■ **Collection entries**
"""

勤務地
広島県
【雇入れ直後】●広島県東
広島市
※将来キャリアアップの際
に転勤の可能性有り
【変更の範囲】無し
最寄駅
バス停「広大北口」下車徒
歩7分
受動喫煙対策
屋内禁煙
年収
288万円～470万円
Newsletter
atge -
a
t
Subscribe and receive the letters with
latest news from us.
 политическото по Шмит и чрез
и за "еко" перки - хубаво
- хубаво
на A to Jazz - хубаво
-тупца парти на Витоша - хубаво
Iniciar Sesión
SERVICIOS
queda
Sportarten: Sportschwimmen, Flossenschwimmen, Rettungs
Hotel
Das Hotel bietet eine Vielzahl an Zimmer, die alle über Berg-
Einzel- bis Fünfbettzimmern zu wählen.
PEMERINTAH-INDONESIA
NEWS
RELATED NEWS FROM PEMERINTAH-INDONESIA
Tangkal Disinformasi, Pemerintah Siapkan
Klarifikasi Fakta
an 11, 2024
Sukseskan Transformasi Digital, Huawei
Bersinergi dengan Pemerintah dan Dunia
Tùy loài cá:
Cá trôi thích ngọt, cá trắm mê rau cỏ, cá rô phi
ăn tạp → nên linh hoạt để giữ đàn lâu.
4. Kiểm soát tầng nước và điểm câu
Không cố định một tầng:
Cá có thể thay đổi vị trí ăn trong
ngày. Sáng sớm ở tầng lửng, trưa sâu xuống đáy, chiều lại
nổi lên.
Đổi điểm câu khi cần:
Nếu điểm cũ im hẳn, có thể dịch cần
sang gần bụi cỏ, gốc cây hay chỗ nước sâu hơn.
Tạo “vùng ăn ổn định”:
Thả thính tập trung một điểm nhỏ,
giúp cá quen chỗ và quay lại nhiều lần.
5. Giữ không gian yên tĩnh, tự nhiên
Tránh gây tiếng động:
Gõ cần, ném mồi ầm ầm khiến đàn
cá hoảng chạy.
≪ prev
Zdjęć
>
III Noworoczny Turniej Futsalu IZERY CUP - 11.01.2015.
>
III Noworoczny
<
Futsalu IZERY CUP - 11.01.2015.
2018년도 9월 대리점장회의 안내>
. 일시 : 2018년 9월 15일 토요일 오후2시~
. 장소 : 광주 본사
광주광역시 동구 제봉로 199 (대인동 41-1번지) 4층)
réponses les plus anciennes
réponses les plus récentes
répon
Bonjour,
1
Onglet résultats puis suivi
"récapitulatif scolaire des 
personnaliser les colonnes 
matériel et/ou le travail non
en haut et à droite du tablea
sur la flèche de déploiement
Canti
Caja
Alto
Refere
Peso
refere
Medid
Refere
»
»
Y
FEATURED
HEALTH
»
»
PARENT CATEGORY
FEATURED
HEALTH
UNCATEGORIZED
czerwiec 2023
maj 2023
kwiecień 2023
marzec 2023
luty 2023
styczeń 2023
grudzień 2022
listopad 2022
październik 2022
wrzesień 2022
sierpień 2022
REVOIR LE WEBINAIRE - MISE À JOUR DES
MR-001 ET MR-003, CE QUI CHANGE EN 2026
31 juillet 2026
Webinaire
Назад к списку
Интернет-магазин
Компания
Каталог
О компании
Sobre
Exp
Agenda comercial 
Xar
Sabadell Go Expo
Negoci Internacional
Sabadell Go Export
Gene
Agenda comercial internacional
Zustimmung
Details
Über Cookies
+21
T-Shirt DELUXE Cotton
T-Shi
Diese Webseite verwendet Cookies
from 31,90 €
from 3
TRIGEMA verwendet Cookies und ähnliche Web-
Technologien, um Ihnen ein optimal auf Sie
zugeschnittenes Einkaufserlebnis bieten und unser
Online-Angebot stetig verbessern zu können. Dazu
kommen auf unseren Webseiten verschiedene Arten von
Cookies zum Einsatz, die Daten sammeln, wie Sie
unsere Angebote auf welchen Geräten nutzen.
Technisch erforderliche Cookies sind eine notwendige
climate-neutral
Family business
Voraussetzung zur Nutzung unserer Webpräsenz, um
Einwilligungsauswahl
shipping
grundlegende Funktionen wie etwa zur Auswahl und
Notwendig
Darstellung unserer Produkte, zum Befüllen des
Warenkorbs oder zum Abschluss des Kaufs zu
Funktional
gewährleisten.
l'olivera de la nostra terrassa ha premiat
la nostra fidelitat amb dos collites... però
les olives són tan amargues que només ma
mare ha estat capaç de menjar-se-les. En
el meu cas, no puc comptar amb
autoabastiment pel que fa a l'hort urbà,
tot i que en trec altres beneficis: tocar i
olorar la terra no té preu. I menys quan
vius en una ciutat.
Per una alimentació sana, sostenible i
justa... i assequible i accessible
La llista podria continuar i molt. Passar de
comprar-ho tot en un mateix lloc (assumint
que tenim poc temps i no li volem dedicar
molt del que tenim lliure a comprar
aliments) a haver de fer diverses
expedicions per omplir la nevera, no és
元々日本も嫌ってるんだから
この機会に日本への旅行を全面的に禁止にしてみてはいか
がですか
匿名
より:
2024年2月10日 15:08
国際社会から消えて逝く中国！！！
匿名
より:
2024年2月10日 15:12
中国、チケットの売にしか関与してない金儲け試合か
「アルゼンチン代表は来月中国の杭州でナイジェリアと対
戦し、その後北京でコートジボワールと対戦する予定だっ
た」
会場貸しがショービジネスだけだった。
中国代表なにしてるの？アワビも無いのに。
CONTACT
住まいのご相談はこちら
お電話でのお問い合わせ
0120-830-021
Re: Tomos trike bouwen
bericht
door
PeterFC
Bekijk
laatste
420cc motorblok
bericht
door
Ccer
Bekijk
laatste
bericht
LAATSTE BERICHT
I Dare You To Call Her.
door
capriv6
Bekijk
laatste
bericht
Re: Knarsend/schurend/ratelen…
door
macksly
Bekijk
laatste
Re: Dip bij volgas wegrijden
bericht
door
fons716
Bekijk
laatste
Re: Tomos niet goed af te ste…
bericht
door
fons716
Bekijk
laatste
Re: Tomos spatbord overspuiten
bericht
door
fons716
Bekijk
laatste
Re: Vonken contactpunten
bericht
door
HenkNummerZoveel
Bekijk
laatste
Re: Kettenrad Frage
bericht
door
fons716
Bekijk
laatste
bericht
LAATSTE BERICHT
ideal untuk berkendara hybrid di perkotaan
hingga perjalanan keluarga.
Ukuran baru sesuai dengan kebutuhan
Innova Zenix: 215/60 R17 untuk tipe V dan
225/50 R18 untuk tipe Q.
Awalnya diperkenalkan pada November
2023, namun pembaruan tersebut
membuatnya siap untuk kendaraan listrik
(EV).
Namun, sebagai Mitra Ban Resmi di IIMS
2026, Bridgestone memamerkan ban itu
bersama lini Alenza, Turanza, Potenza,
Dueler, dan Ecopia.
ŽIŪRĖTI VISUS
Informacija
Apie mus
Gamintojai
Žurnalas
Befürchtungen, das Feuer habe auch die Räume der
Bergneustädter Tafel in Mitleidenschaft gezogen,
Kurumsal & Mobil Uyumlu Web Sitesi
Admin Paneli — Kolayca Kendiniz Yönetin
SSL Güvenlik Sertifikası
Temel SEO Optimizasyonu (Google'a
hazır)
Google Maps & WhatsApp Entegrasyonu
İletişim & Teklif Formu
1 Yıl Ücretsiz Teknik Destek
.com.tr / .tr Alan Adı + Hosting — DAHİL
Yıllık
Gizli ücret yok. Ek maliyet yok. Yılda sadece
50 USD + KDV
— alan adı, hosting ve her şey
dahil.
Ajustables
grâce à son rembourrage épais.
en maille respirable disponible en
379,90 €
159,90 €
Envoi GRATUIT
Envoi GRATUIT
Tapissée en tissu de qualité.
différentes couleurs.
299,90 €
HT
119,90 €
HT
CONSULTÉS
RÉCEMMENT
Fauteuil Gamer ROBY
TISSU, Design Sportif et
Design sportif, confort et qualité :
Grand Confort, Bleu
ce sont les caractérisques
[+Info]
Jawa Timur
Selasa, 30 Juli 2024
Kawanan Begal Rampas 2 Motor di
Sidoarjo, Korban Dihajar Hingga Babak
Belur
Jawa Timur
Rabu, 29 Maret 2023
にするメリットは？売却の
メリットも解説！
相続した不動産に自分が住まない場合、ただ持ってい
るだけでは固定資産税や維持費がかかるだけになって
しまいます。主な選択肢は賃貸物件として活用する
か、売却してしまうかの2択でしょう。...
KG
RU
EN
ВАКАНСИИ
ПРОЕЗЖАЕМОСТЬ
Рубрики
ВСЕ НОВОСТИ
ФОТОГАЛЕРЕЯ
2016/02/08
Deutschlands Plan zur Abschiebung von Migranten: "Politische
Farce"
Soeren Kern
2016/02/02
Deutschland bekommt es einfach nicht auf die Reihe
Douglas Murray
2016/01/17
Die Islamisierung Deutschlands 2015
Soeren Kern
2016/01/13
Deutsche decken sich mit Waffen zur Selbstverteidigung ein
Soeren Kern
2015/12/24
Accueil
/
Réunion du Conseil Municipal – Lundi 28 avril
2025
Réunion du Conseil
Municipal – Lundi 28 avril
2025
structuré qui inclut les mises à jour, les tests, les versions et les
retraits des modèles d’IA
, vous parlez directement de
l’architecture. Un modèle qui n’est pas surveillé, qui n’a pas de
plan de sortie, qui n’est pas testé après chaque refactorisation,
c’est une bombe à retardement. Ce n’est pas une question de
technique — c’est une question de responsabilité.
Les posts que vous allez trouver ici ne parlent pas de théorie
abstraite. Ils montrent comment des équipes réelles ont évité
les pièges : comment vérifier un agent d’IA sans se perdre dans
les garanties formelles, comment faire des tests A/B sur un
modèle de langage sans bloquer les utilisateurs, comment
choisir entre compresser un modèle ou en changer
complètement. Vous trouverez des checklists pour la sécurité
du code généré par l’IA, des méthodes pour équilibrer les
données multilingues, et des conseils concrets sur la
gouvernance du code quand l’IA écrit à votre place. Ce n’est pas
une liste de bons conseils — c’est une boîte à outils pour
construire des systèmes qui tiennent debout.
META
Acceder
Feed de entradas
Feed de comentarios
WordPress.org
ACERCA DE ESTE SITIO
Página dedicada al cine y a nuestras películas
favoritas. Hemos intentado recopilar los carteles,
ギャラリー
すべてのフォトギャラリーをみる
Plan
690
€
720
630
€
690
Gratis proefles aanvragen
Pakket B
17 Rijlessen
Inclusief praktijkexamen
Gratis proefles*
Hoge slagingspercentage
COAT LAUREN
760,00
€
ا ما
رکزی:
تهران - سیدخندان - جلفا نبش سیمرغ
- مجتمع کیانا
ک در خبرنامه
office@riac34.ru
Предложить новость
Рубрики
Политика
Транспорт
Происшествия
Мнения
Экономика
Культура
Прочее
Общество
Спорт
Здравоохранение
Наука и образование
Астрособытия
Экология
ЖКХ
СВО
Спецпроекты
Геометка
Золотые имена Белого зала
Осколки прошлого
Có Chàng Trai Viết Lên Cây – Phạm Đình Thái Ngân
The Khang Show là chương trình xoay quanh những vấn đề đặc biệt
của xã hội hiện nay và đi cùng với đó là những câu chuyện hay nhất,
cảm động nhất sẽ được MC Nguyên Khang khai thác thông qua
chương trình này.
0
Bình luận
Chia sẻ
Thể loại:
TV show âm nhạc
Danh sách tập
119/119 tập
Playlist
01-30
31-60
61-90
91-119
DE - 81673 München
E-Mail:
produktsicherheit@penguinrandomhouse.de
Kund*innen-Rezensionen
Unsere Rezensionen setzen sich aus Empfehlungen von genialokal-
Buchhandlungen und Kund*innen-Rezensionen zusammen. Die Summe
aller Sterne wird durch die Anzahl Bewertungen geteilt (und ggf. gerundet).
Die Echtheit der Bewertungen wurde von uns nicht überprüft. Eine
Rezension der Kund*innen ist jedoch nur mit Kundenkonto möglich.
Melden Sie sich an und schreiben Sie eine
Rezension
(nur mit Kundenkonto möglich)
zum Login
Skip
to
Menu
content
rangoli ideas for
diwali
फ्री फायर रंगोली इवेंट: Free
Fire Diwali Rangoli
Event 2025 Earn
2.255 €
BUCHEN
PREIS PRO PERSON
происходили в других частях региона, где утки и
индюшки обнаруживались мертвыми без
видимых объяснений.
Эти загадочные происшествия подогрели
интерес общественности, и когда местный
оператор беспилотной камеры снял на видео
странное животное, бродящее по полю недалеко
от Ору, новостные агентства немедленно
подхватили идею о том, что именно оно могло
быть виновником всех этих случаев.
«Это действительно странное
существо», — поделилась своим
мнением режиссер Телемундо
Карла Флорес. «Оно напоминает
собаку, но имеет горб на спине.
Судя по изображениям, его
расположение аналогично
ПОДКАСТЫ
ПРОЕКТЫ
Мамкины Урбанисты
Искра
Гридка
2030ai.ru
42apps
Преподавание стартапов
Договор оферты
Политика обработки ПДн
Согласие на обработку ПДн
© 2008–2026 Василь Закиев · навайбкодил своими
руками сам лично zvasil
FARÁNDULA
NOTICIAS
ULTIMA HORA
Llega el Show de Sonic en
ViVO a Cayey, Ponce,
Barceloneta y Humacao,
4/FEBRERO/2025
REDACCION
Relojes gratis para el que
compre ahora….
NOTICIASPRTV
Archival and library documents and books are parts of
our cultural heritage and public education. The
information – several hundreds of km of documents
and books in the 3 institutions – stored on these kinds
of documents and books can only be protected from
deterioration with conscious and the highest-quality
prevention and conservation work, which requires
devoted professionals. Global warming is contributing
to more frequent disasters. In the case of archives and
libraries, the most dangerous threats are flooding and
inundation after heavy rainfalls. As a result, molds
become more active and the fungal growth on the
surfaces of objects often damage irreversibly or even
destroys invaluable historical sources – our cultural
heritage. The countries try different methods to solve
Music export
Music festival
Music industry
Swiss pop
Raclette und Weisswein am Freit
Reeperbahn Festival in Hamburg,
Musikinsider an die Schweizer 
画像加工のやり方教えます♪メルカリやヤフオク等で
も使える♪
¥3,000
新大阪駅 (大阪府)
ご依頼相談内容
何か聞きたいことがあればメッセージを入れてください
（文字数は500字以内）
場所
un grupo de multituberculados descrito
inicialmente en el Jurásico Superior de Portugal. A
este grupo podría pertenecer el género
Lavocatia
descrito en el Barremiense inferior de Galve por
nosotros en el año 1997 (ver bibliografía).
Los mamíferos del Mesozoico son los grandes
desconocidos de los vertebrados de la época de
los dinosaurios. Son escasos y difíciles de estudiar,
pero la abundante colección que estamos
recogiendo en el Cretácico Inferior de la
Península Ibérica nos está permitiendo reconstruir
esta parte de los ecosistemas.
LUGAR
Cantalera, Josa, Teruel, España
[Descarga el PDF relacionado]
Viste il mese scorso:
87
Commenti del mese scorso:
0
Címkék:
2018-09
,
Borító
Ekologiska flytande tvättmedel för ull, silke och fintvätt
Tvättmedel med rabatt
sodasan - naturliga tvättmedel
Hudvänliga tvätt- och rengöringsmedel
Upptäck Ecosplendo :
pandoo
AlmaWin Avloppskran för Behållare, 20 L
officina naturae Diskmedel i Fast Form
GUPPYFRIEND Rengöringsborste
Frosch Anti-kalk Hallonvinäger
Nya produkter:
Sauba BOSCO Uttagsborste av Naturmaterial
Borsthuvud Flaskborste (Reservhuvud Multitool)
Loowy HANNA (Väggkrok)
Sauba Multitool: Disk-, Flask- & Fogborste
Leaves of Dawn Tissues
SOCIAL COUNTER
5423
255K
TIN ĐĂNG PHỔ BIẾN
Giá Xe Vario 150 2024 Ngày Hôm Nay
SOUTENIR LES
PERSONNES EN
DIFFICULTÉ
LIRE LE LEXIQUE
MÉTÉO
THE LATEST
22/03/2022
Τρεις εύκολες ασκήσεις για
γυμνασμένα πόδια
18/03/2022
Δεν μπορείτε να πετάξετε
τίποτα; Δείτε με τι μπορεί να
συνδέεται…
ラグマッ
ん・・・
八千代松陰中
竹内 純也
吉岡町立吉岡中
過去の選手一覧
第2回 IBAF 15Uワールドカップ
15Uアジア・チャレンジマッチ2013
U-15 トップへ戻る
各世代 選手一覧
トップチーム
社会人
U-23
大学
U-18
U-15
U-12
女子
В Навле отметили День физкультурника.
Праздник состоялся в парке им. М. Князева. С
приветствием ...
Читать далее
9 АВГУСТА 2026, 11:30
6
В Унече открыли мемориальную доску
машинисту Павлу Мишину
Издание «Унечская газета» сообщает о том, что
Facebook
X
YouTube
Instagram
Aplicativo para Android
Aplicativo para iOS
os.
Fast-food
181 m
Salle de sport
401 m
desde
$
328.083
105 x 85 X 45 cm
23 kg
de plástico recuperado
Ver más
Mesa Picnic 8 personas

"""

■ **WHAT NEEDS TO BE DONE**
Each line in the records that carries "хубаво" must be copied out.

■ **SOLUTION TO THIS EXERCISE**
и за "еко" перки - хубаво
- хубаво
на A to Jazz - хубаво
-тупца парти на Витоша - хубаво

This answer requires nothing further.